GOV 384N • Gender and the U.S. Constitution
3:00 PM-6:00 PM
Where do women fit in the US constitutional order? When did they become legal persons and citizens? Are all women regarded as valued members of the American political community? Does the Constitution recognize differences among women and between women and men in ways that encourage empowerment and participation for all or dependency and denial for some? The Constitution may be imagined as both an institutional design for government and as set of social relations that link the populace, or the People, to the polity. In this later regard, the Constitution creates a political community dedicated to certain norms and values that are embodied and enacted in the American constitutional order. Citizenship is central to the way that the Constitution organizes the American political community. Citizenship defines the rights, duties, and civic status of different social groups within the population. Further, both federalism and the common law have historical played into contests over who counts as a citizen under the Constitution that is, who is included in We, the People. We will consider one such ongoing contest in detail namely the role of gender in shaping the civic membership of men and women under the US Constitution. The course will offer a broad examination of how the Constitution is gendered and how it organizes gender relations in our society. Particular attention will be given to the evolving terms of gender and citizenship under the Constitution. The course will be organized both topically and historically. Topics will include equality, citizenship, sexuality, marriage, labor, race, reproduction and parenting. The readings will include Supreme Court cases, as well as secondary works from law, history, and political science. In addition to attending class and preparing discussion questions each week, students will be expected to write a short essay (5-7 pages) on an assigned topic, and a longer research paper (25-30 pages) on a topic of their own choosing. Students will also be required to make a course presentation concerning their research topic sometime in the last couple of weeks of the class. The professor will give students comments on a draft of the paper in the last part of the course before a final paper is due. Please note that students who enroll in this course need to have basic familiarity with US constitutional law prior to the start of the course.
Some of the cases we will consider include: Adkins v. Childrens Hospital; American Booksellers v. Hudnut; Ballard v. US; Breedlove v. Suttles; Bradwell v. Illinois; Buck v. Bell; Carey v. Population Services; Craig v. Boren; Dred Scott v. Sandford; Frontiero v Richardson; Geduldig v. Aiello; Goesaert v. Cleary; Griswold v. CT; JEB v. Alabama; Kahn v. Shevin; Loving v. Virginia; Mackenzie v. Hare; Meritor Savings v. Vinson; Minor v Happersett; Muller v. Oregon; Oncale v. Sundowner; Pl. Parenthood v Casey; Reed v Reed; Roe v Wade; UAW v Johnson Controls; US v Morrison; US v Virginia; Webster v Reproductive Services; West Coast Hotel v. Parrish; and Zablocki v Redhail.

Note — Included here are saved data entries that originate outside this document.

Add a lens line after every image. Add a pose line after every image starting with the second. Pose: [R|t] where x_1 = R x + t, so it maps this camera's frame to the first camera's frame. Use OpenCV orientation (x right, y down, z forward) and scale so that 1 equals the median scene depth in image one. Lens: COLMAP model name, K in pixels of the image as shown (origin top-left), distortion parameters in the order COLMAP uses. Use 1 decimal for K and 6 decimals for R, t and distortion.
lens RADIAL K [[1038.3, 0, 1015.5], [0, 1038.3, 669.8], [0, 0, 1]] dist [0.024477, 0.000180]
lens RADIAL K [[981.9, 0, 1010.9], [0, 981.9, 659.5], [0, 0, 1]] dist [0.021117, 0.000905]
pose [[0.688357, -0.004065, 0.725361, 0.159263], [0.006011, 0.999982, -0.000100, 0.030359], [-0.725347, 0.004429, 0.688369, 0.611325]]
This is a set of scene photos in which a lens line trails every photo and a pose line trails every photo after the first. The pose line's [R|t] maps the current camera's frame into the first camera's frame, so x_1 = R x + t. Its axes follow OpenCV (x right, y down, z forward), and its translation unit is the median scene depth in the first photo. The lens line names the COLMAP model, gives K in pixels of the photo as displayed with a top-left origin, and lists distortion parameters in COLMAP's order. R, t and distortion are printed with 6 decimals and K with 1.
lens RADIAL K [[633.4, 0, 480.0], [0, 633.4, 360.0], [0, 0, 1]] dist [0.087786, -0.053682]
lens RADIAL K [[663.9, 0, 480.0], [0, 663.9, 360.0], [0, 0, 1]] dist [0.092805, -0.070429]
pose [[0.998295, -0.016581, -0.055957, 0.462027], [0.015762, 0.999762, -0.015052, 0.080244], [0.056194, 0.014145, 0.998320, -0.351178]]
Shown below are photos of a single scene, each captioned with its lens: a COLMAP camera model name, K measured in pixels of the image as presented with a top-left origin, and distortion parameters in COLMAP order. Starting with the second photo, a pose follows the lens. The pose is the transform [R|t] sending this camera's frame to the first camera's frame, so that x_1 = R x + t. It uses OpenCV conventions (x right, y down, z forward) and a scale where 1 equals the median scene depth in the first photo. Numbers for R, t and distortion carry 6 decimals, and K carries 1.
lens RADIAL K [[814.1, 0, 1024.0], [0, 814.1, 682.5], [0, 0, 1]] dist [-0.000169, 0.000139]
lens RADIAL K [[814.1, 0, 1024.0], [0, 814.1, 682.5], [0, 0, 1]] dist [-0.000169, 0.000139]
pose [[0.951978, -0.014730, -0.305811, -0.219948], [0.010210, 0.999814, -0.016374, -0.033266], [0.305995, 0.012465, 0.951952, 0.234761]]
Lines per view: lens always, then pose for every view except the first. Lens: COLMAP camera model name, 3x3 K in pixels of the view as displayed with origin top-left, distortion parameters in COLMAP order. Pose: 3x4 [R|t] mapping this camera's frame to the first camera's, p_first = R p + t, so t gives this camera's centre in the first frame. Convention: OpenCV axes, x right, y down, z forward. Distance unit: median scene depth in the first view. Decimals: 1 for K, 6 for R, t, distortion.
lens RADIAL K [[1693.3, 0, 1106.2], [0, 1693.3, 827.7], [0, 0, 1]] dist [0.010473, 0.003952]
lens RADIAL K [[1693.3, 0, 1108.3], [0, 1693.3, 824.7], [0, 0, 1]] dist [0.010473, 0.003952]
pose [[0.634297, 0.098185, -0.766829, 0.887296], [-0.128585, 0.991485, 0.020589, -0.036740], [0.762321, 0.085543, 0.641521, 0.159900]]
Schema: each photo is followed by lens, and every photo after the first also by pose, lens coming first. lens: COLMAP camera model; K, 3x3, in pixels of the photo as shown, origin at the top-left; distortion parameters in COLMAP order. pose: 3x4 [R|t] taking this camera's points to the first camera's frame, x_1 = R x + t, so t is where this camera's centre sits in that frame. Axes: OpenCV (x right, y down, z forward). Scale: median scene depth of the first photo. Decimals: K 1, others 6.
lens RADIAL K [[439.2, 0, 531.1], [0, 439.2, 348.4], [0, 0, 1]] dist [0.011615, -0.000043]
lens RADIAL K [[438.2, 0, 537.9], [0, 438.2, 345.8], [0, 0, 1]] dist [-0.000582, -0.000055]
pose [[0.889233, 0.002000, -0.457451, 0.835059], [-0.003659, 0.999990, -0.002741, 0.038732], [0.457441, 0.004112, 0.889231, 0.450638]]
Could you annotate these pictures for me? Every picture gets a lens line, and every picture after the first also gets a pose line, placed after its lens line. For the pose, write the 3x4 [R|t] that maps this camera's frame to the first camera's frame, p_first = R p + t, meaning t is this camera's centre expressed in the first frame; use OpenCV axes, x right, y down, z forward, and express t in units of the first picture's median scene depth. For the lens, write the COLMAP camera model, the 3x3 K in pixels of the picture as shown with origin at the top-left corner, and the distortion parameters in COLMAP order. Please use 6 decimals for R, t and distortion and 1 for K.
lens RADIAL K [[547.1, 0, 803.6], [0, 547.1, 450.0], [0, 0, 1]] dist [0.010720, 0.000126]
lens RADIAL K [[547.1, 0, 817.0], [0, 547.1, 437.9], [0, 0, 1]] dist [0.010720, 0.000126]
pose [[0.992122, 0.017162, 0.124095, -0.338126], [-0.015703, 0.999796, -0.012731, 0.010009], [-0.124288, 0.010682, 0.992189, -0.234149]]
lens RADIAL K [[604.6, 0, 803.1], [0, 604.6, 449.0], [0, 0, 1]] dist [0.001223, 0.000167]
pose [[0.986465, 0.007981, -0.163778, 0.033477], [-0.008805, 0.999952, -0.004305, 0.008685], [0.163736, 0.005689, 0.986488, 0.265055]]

Some of the authors whose work we will consider for the course include: Akil Amar; Nancy Cott; Martha Fineman; Katherine Franke; Hendrik Hartog; Linda Kerber; Catherine MacKinnon; Linda McClain; Eileen McDonagh; Martha Minow; Gretchen Ritter; Dorothy Roberts ;Gayle Rubin; Kim Lane Scheppelle; Vicki Schultz; Joan Scott; Reva Siegel; Rogers Smith; Amy Dru Stanley; Robin West; and Joan Williams.